More heartbreaking stories came to light in the second 7 Days of Action

Desperate parents spoke up about their experiences following the first 7 days of Action. Rosemary Trustam reports.

This second 7 Days of Action took place from 10  to 17 October and was inspired by a mother’s post who blogged about how her son’s personal hygiene was completely neglected during his time in an Assessment and Treatment Unit (ATU).

After the first 7 Days of Action many people got in touch, desperate to share their stories. Thirty five people took part in the second 7 days. Others felt nervous about speaking out.

Heartbreaking

Those that did told heartbreaking stories. Why their children had been incarcerated, often miles from home, mainly concerned breakdowns of placements, closure of homes, accommodation needs, withdrawal of support or lack of local services. For some, like Stephen Neary, a short-term respite placement due to family illness or for others a request for temporary help, became a long-term placement.

No one had committed a crime, but of the 15 people released, their incarceration varied from 8 months to 4 years; two others had died in the units, 18 remained incarcerated.

Only two people had placements near home and half were 200 miles or more away. What is clear is that there was a lack of any appropriate planning or contingency plans.

Themes from people’s stories

A failure of forward planning

– It is dangerous to ask for support, even when it is dangerous not to.
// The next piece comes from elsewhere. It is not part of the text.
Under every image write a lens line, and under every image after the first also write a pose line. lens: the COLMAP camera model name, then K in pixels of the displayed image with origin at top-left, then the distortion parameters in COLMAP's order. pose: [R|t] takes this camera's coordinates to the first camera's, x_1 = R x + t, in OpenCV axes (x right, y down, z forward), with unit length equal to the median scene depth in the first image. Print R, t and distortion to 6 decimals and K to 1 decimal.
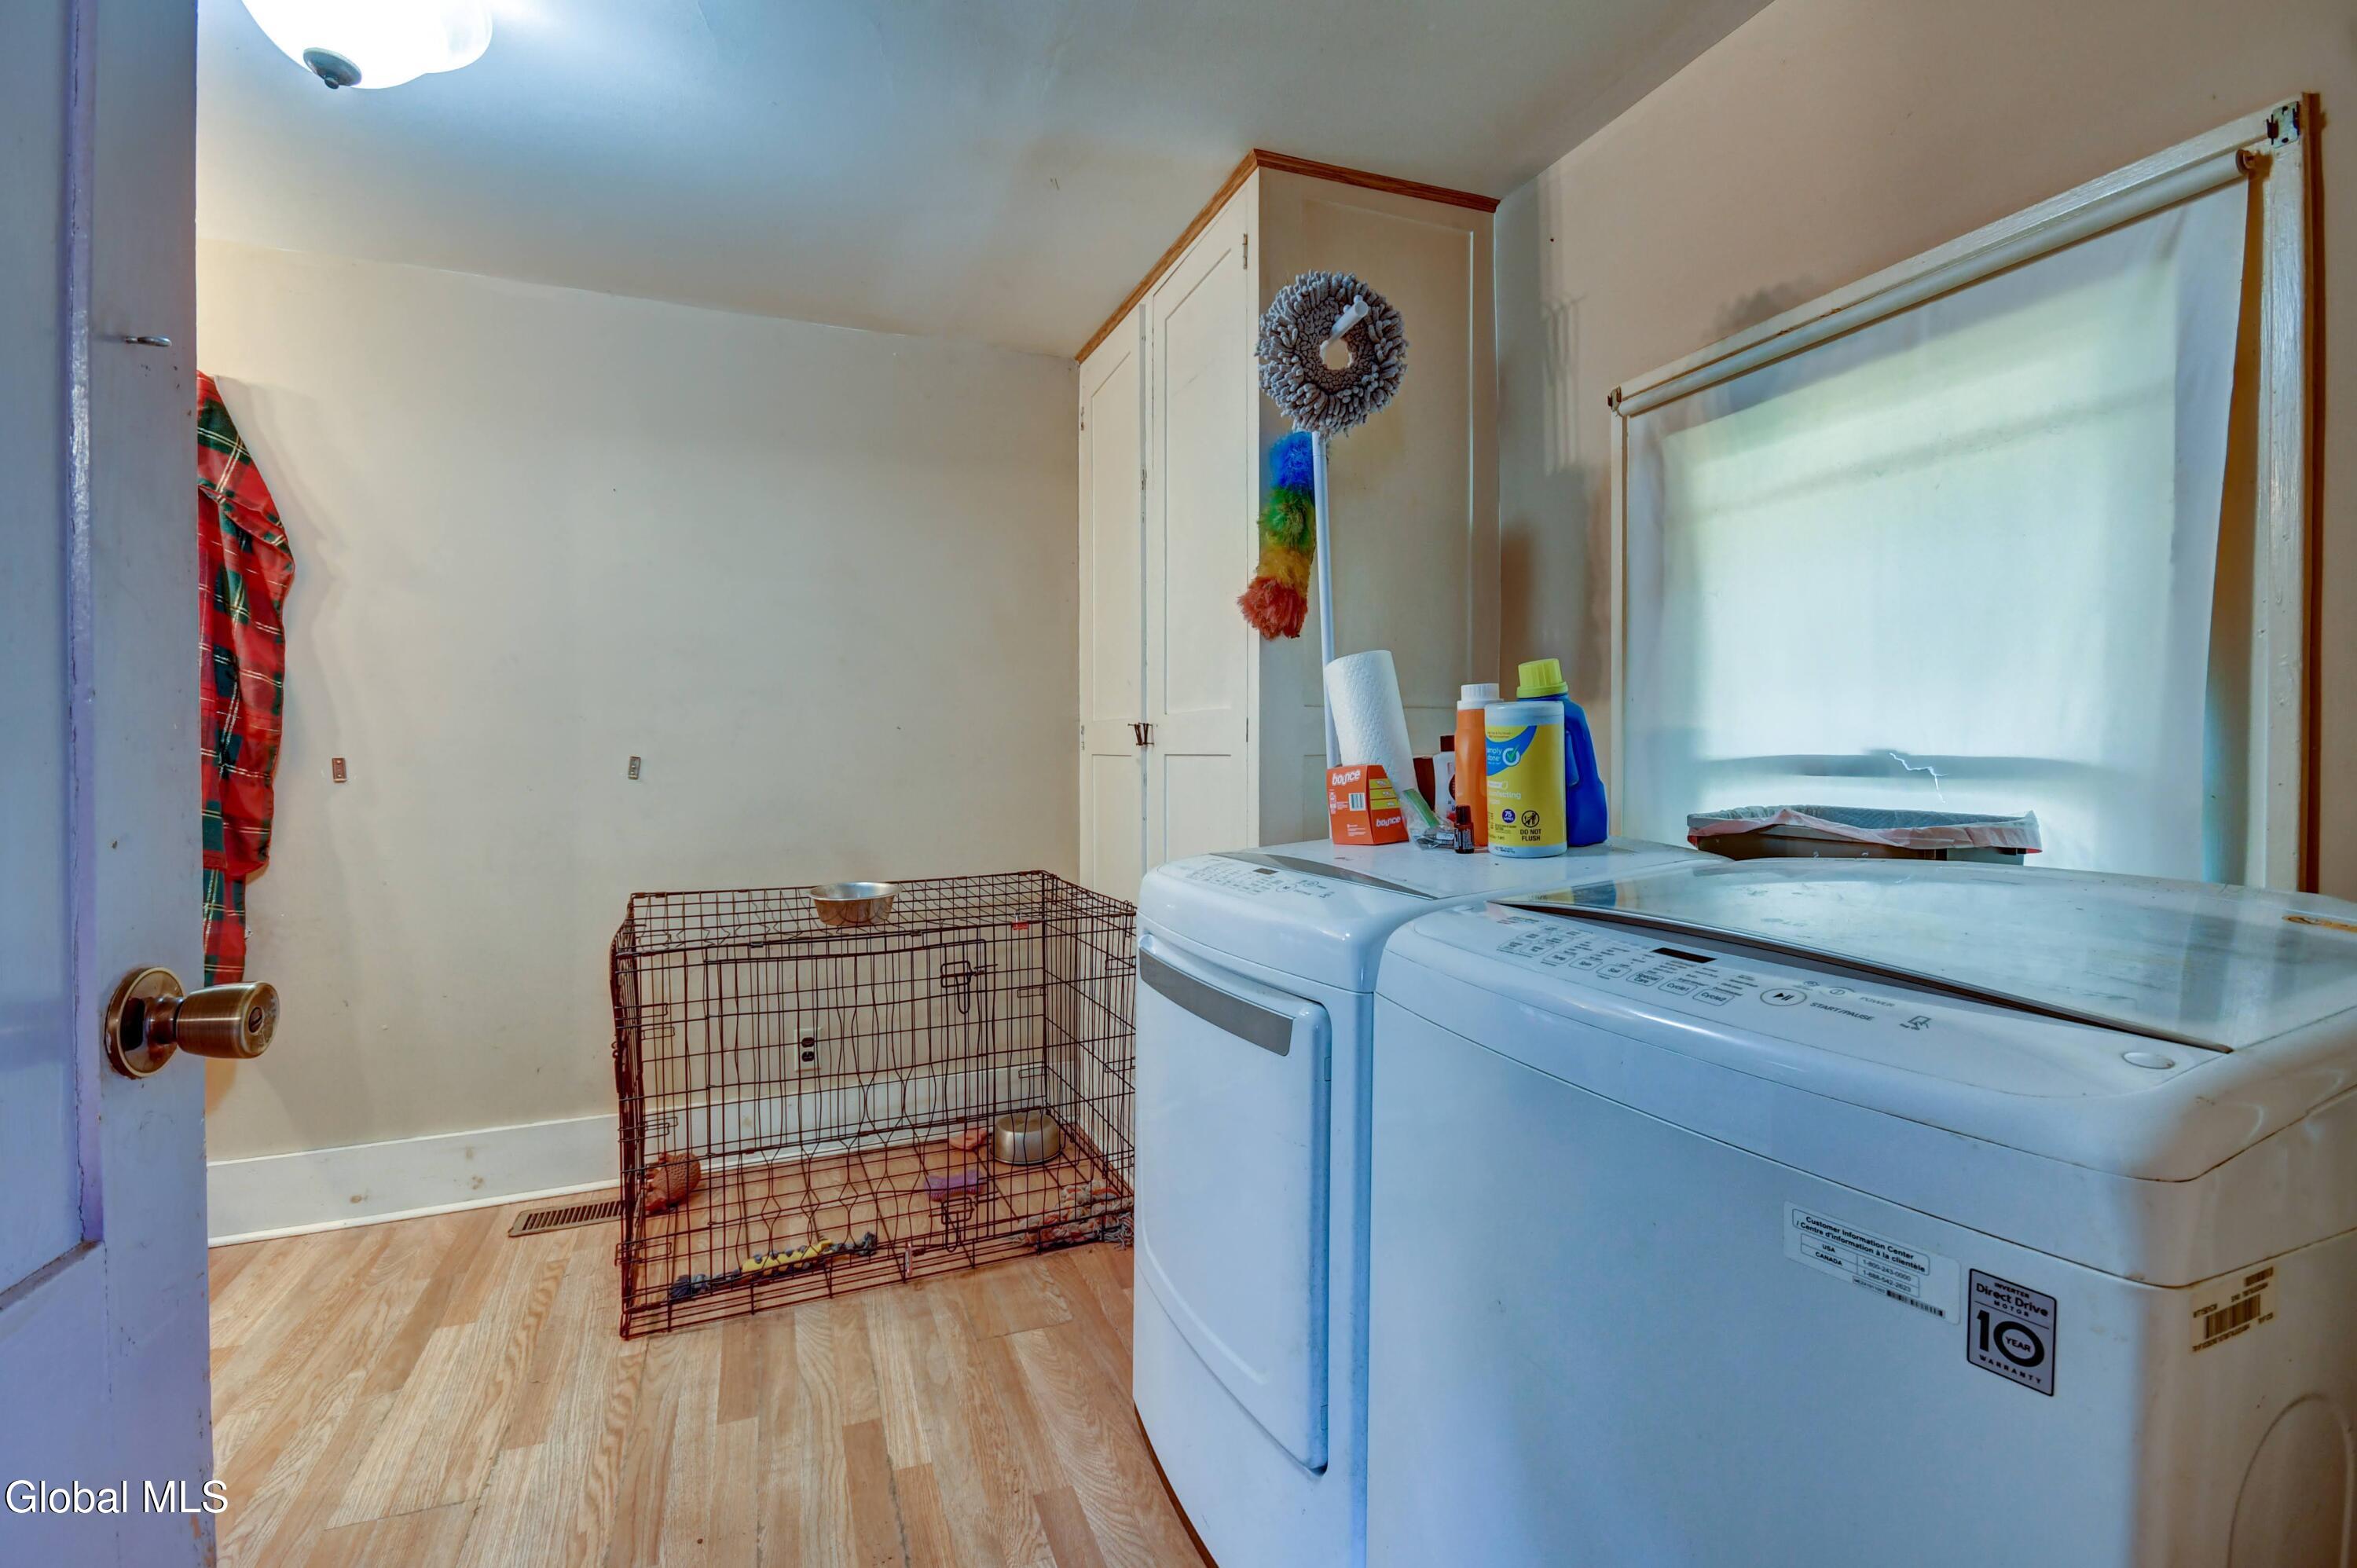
lens RADIAL K [[1084.3, 0, 1178.6], [0, 1084.3, 780.9], [0, 0, 1]] dist [0.007839, -0.002328]
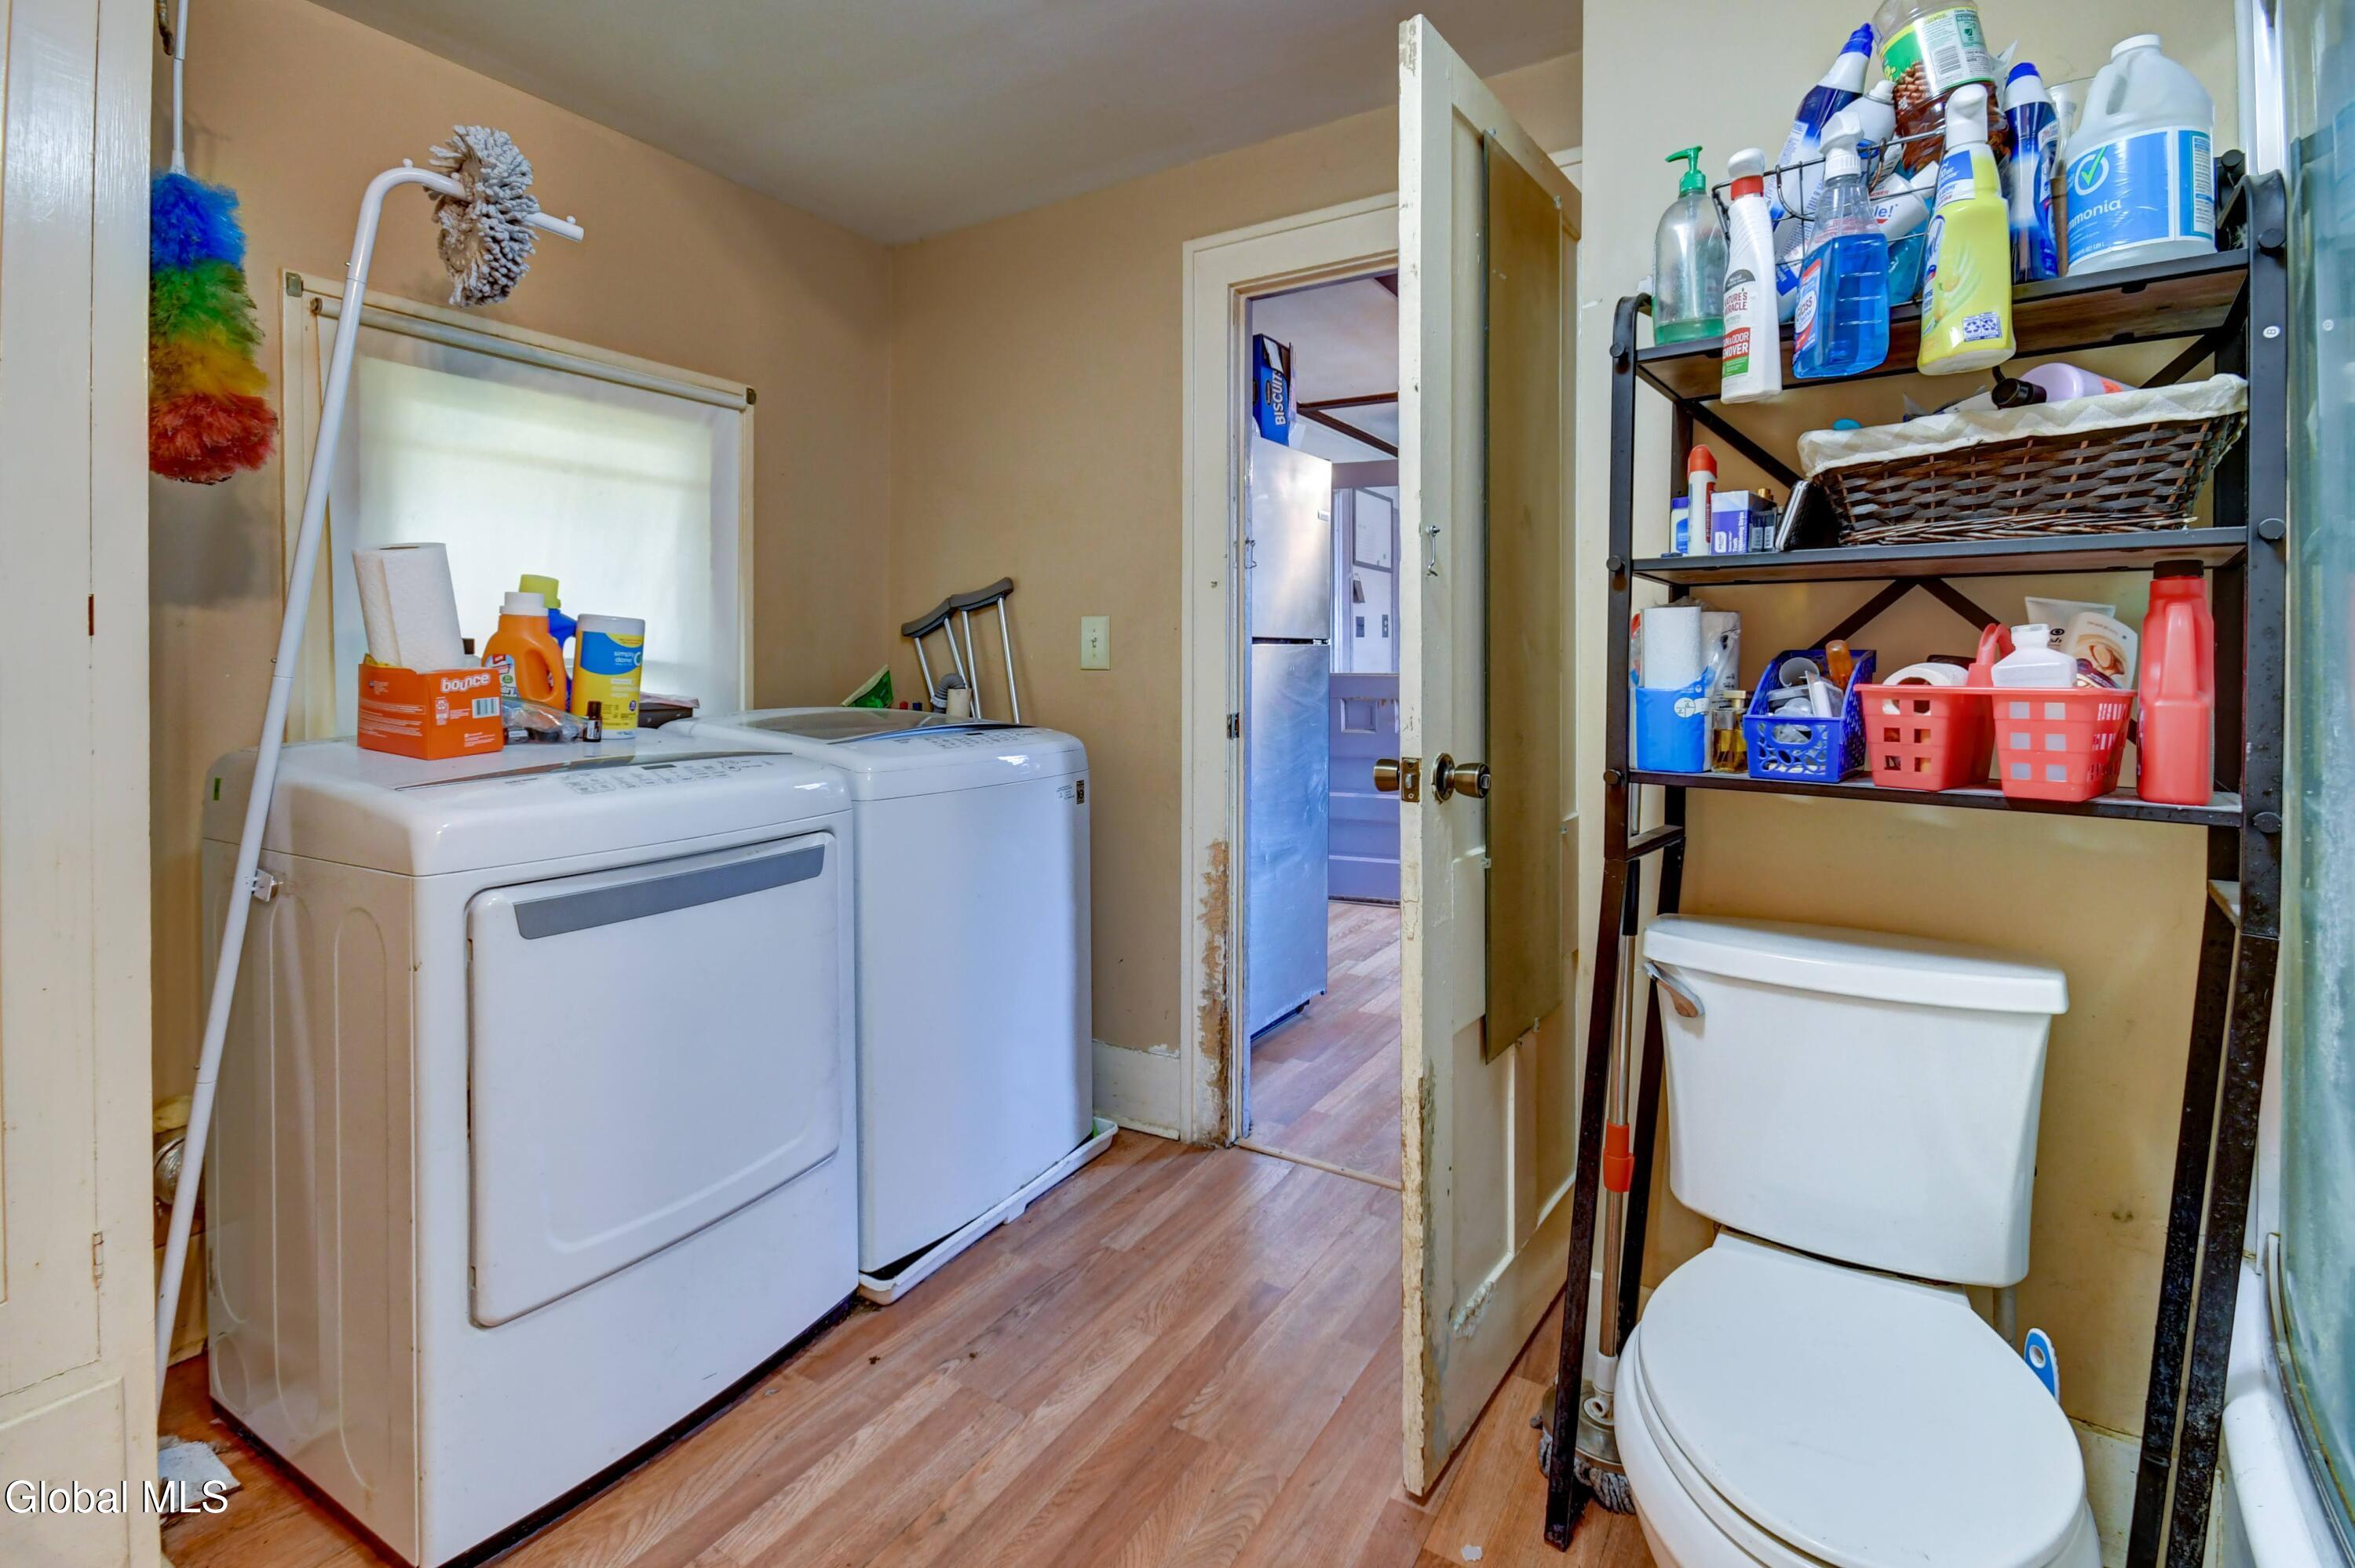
lens RADIAL K [[1083.3, 0, 1186.0], [0, 1083.3, 760.0], [0, 0, 1]] dist [0.007839, -0.002328]
pose [[-0.608092, -0.072710, 0.790530, -1.079648], [0.019122, 0.994166, 0.106149, -0.027060], [-0.793636, 0.079664, -0.603154, 1.235063]]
Some parents wished they had never done so in the light of what happened to their offspring – including the deaths of Connor Sparrowhawk and Thomas Rawnsley.

– Lack of understanding of autism

Autism is not ‘curable’. Inappropriate approaches can worsen behaviour. Parents saw their offspring losing skills and abilities. Mental health carers do not, generally, understand autism, which is a neurological condition, not a mental illness. Some of their coping mechanisms were interpreted as mental illness.
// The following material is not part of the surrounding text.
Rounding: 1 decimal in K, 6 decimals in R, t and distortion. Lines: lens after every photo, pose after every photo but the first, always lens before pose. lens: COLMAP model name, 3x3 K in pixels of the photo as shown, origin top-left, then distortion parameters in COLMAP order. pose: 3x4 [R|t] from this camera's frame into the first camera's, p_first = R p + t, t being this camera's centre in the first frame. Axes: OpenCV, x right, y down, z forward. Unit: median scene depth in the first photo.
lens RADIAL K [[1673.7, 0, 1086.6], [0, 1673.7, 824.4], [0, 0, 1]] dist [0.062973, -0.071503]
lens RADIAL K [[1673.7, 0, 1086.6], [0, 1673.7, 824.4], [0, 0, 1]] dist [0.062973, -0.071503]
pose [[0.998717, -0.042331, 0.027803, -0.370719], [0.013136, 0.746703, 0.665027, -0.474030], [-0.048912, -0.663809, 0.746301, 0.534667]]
– Effects of medication and ‘treatments’

‘Treatments’  like restraint and seclusion can and do adversely affect health. Stories included medications causing huge gains in weight or over-doping and restraint injuries.

– Units are self-contained institutions

As such they run commensurate risks of neglect and abuse. Families who best know their offspring are sidelined, their expertise dismissed, their contributions disdained or blocked, and their visiting arbitrarily cut short or denied.

– Hard to leave

For people with complex difficulties, leaving an ATU is much harder than entering one. Short-term assessment orders or voluntary admissions lead to long-term detentions due to the distress caused.

Funding falling between health and social care

Once local authorities have got someone into long-term NHS care, they are extremely reluctant to reassume the cost and effort of providing that person’s care in the community.

– Your adult children are not your children any more

If your children have learning disabilities or autism, they may not even be your family members. They belong to the state. One mother was told her son’s data protection rights override her right as his mother to seek a second opinion in his best interests. The odds are weighted – dangerously and disgracefully – against caring families. Parent-blaming is still widespread, as shown in the exchange recorded at 12.56 on day 7 https://whobyf1re.wordpress.com/2015/10/13/lbs-inquest-day-7-session-1/ of Connor’s inquest. Families’ rights to be consulted are easy to ignore or bypass.

Threats

Families inhabit one of two spaces: naïveté or fear. Speaking out about your fears can draw unwelcome official attention. You may even receive threats. Some families had thought about participating in 7 Days, and then decided it was too much of a risk.

So is there any hope? Yes. Families have bravely and generously shared their stories and begun a class action about unlawful detentions to put the duty on the local authority to assess whether the person has needs for care and support, and, if so what those needs are.